== Stored data ==
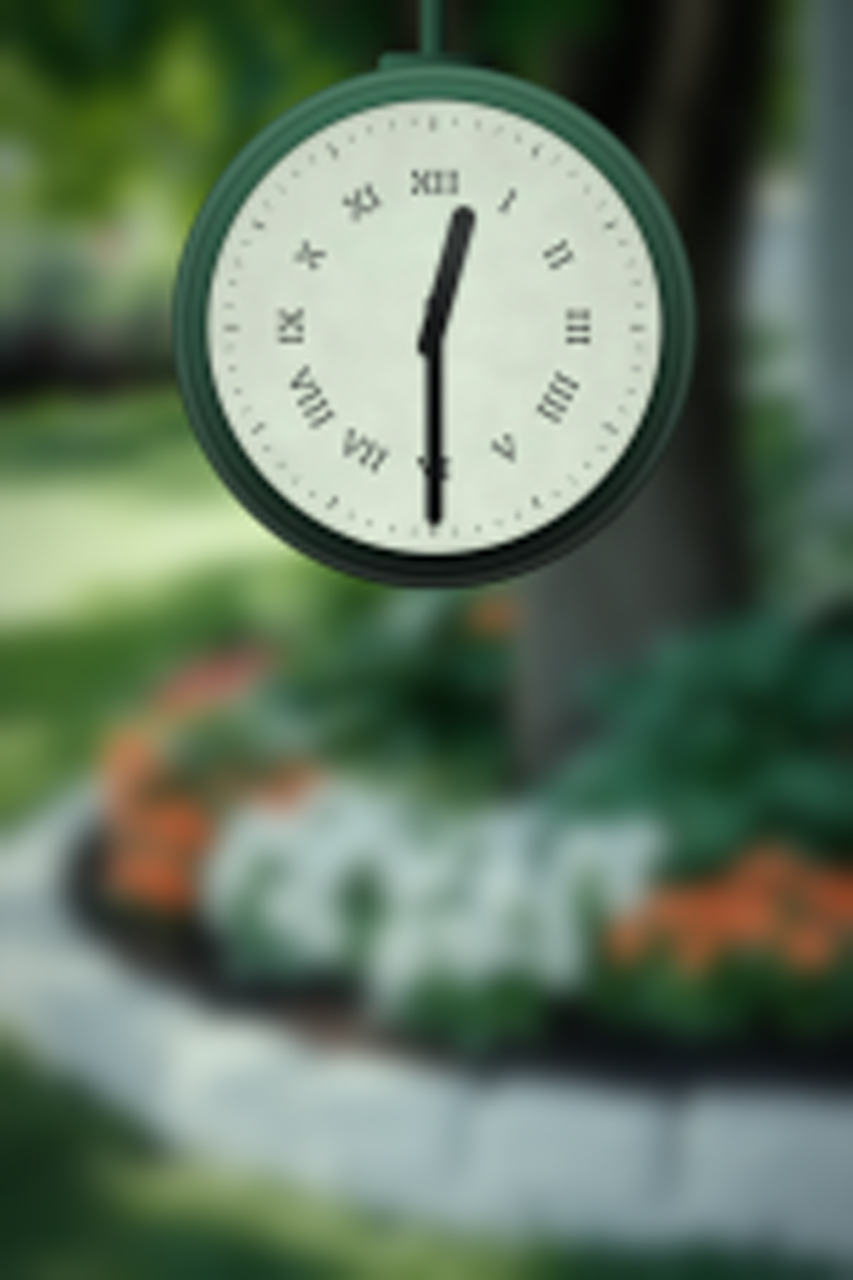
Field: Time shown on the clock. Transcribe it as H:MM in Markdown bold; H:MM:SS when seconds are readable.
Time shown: **12:30**
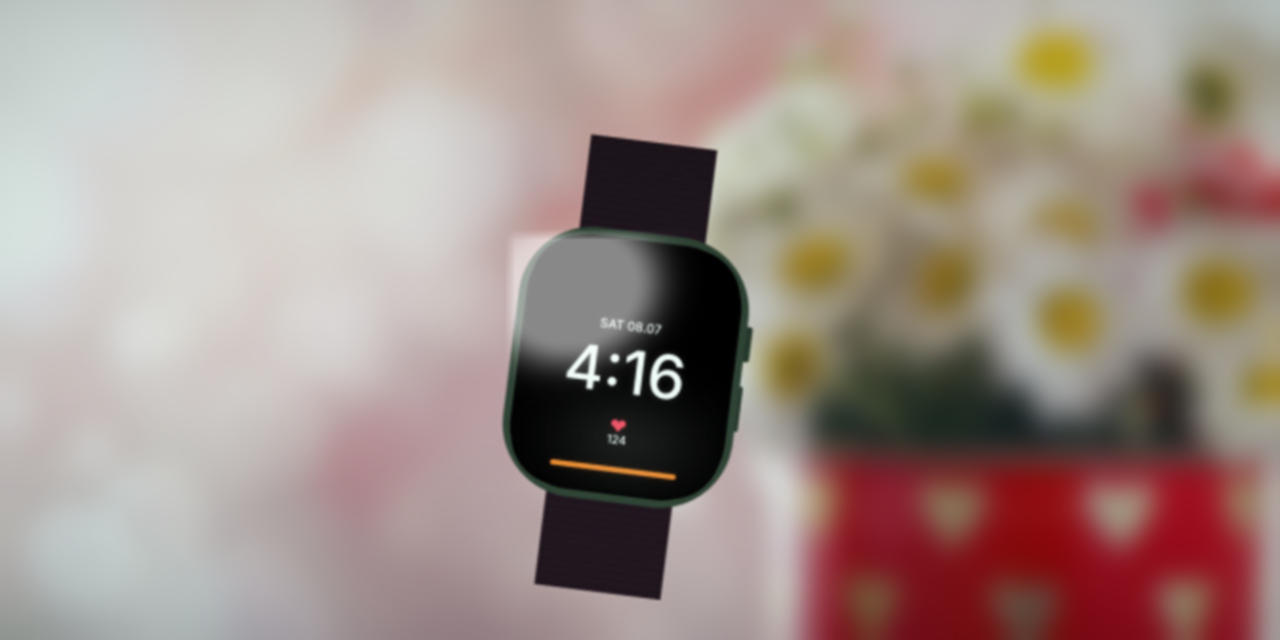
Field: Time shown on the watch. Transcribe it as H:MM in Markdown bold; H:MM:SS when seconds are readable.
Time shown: **4:16**
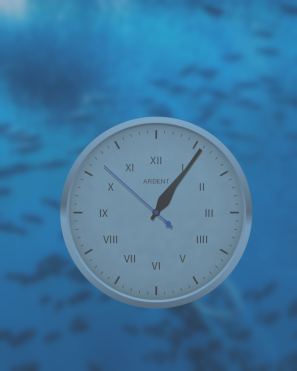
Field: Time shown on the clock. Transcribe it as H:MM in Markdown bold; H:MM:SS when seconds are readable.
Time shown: **1:05:52**
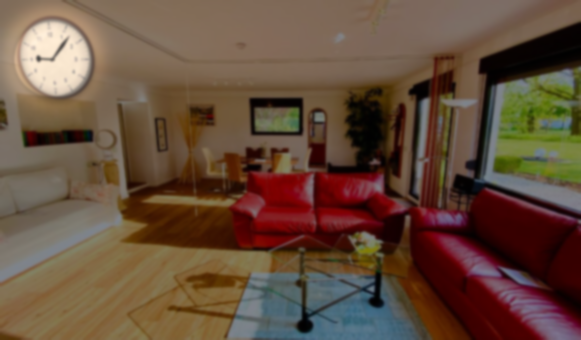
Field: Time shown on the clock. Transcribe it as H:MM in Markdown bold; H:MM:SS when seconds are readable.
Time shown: **9:07**
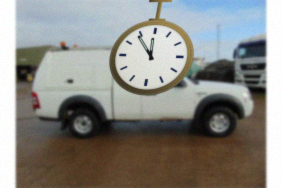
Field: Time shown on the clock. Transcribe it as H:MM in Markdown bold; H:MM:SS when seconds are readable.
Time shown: **11:54**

== Your goal ==
Can you rewrite the lines above as a JSON list of strings, one string per line, with blank lines and the pictures left out?

== Solution to this problem ==
[
  "Field: Time shown on the clock. Transcribe it as H:MM in Markdown bold; H:MM:SS when seconds are readable.",
  "Time shown: **12:30**",
  "Field: Time shown on the watch. Transcribe it as H:MM in Markdown bold; H:MM:SS when seconds are readable.",
  "Time shown: **4:16**",
  "Field: Time shown on the clock. Transcribe it as H:MM in Markdown bold; H:MM:SS when seconds are readable.",
  "Time shown: **1:05:52**",
  "Field: Time shown on the clock. Transcribe it as H:MM in Markdown bold; H:MM:SS when seconds are readable.",
  "Time shown: **9:07**",
  "Field: Time shown on the clock. Transcribe it as H:MM in Markdown bold; H:MM:SS when seconds are readable.",
  "Time shown: **11:54**"
]